**Task prompt**
Present the data below as a Markdown table with two columns, Number and Line, one row per line, covering all of it. Skip blank lines and omit the pictures.

**Material provided**

━━━━━━

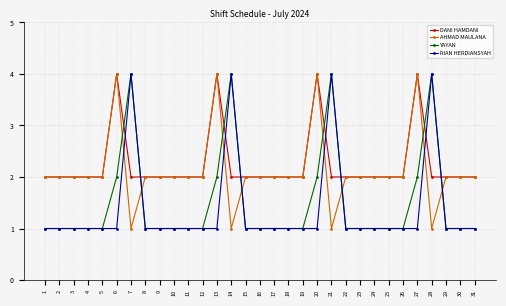

What is the difference between the maximum and minimum values in the RIAN HERDIANSYAH series?

3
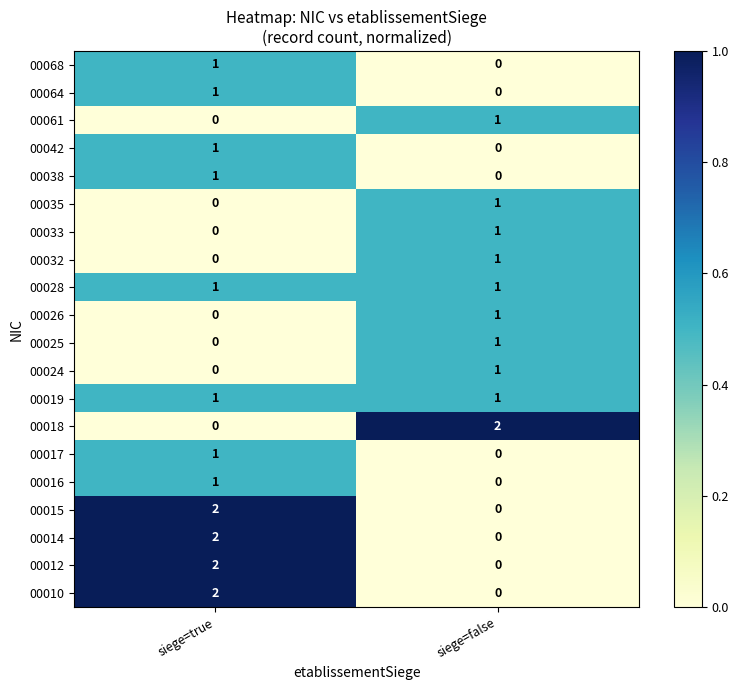

What is the total value across all series at siege=false?

11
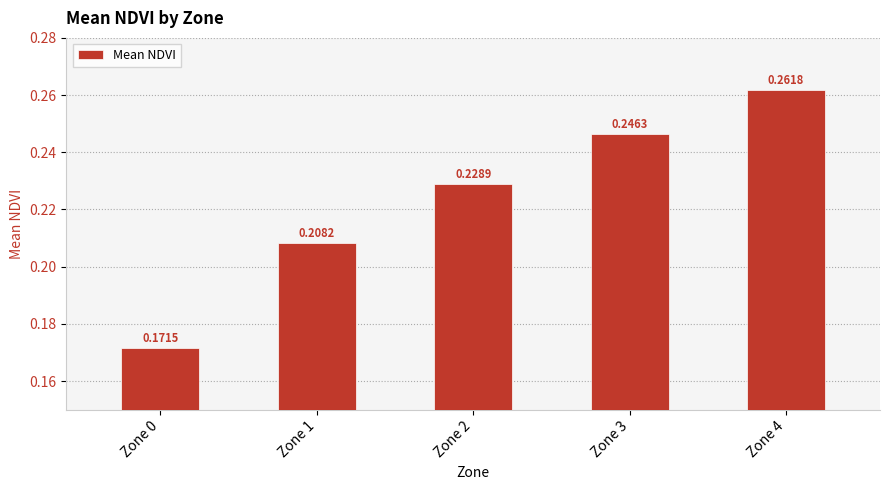

Which has a higher value, Zone 4 or Zone 0?

Zone 4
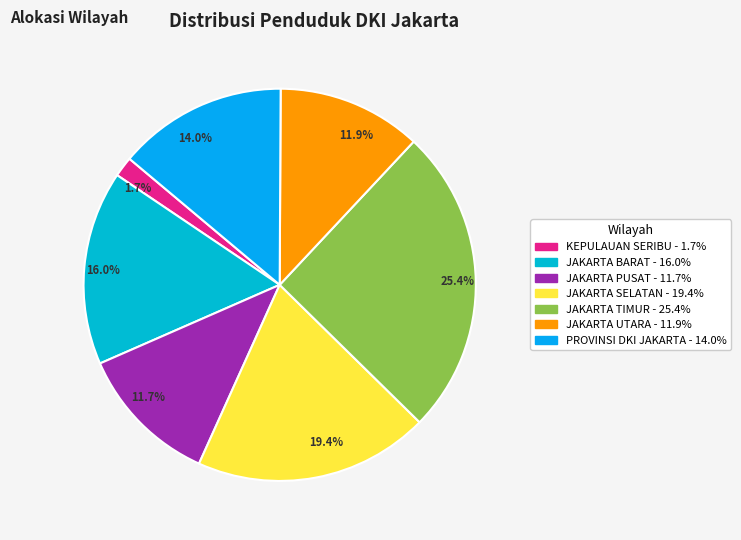

How many slices are in this pie chart?

7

━━━━━━

**Expected answer**
| Number | Line |
|---|---|
| 1 | What is the difference between the maximum and minimum values in the RIAN HERDIANSYAH series? |
| 2 | 3 |
| 3 | What is the total value across all series at siege=false? |
| 4 | 11 |
| 5 | Which has a higher value, Zone 4 or Zone 0? |
| 6 | Zone 4 |
| 7 | How many slices are in this pie chart? |
| 8 | 7 |